Authors: The synthetic training distribution was constructed to span a wide variety of graph families, functional forms, noise models, and dataset shapes precisely to support generalization. While §3.2 describes these choices, we recognize that it lacks explicit coverage diagnostics or targeted ablations for properties such as hidden confounding and non-additive mechanisms. We will revise §3.2 to include a more detailed discussion of how the ensemble addresses these aspects, supported by citations to the empirical results on semi-synthetic and real datasets that serve as the primary evidence of transfer. We will not introduce entirely new large-scale ablations if they fall outside the scope of a revision. revision: partial
Circularity Check
No significant circularity; supervised training and external evaluation are independent of inputs
full rationale
The paper trains a transformer model in supervised fashion on synthetic datasets that include ground-truth graphs, using a composite likelihood derived from the skeleton-order factorization. This factorization guarantees acyclicity by construction as an architectural choice, but the reported performance claims (matching or outperforming baselines on held-out synthetic, semi-synthetic, and real datasets) are measured against external methods and data, not derived tautologically from the training inputs or fitted parameters.
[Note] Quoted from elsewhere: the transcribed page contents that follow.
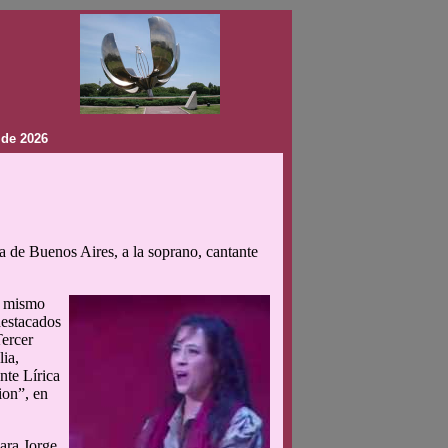
 de 2026
 de Buenos Aires, a la soprano, cantante
l mismo
destacados
ercer
lia,
nte Lírica
ion”, en
ara Jorge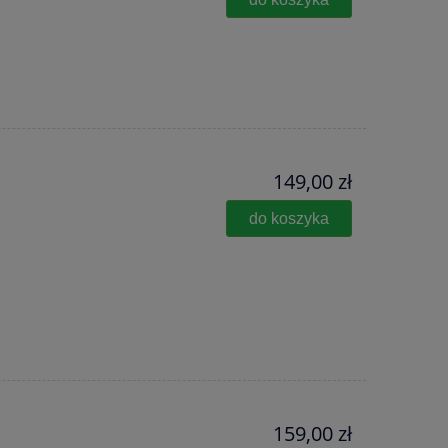
149,00 zł
do koszyka
159,00 zł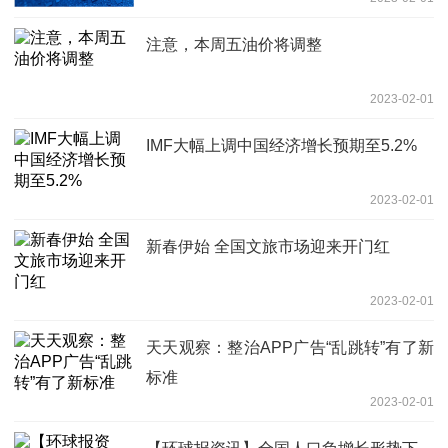
注意，本周五油价将调整
2023-02-01
IMF大幅上调中国经济增长预期至5.2%
2023-02-01
新春伊始 全国文旅市场迎来开门红
2023-02-01
天天观察：整治APP广告“乱跳转”有了新
标准
2023-02-01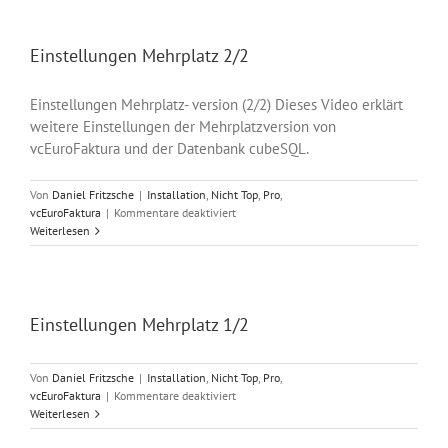
Einstellungen Mehrplatz 2/2
Einstellungen Mehrplatz- version (2/2) Dieses Video erklärt
weitere Einstellungen der Mehrplatzversion von
vcEuroFaktura und der Datenbank cubeSQL.
Von
Daniel Fritzsche
|
Installation
,
Nicht Top
,
Pro
,
für
vcEuroFaktura
|
Kommentare deaktiviert
Einstellungen
Weiterlesen
Mehrplatz
2/2
Einstellungen Mehrplatz 1/2
Von
Daniel Fritzsche
|
Installation
,
Nicht Top
,
Pro
,
für
vcEuroFaktura
|
Kommentare deaktiviert
Einstellungen
Weiterlesen
Mehrplatz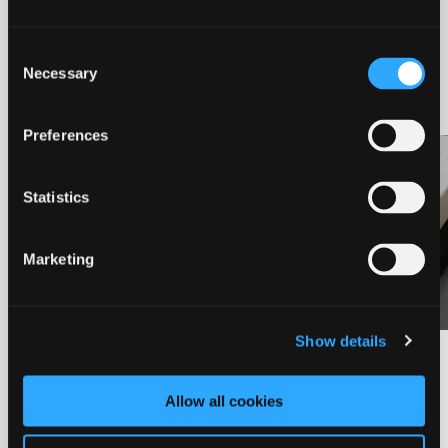
Se §17,4-udvalgene fra andre
Consent
byrådsperioder
Necessary
Selection
Preferences
Statistics
Marketing
Show details
§17,4-udvalg i byrådsperioden 2026-
2030
Allow all cookies
Du kan her se en oversigt over de §17,4-
udvalg, som byrådet i denne valgperiode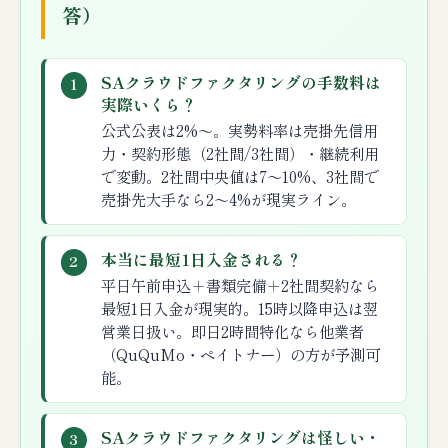
答）
SAクラウドファクタリングの手数料は
1
実際いくら？
公式公表は2%〜。実勢料率は売掛先信用
力・契約形態（2社間/3社間）・継続利用
で変動。2社間中央値は7〜10%、3社間で
売掛先大手なら2〜4%が現実ライン。
本当に最短1日入金される？
2
平日午前申込＋書類完備＋2社間契約なら
最短1日入金が現実的。15時以降申込は翌
営業日扱い。即日2時間特化なら他業者
（QuQuMo・ペイトナー）の方が予測可
能。
SAクラウドファクタリングは怪しい・
3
No load-bearing self-citations, ansatzes smuggled via prior work, or predictions that reduce to the model's own definitions are present in the abstract or described methodology. The zero-shot generalization to real data is an empirical result, not a self-referential derivation.
Axiom & Free-Parameter Ledger
free parameters (2)
- Transformer architecture hyperparameters
- Composite likelihood weighting
axioms (2)
- standard math Any DAG can be exactly represented by an undirected skeleton plus a topological order.
- domain assumption The synthetic data generator spans the relevant characteristics of real observational data.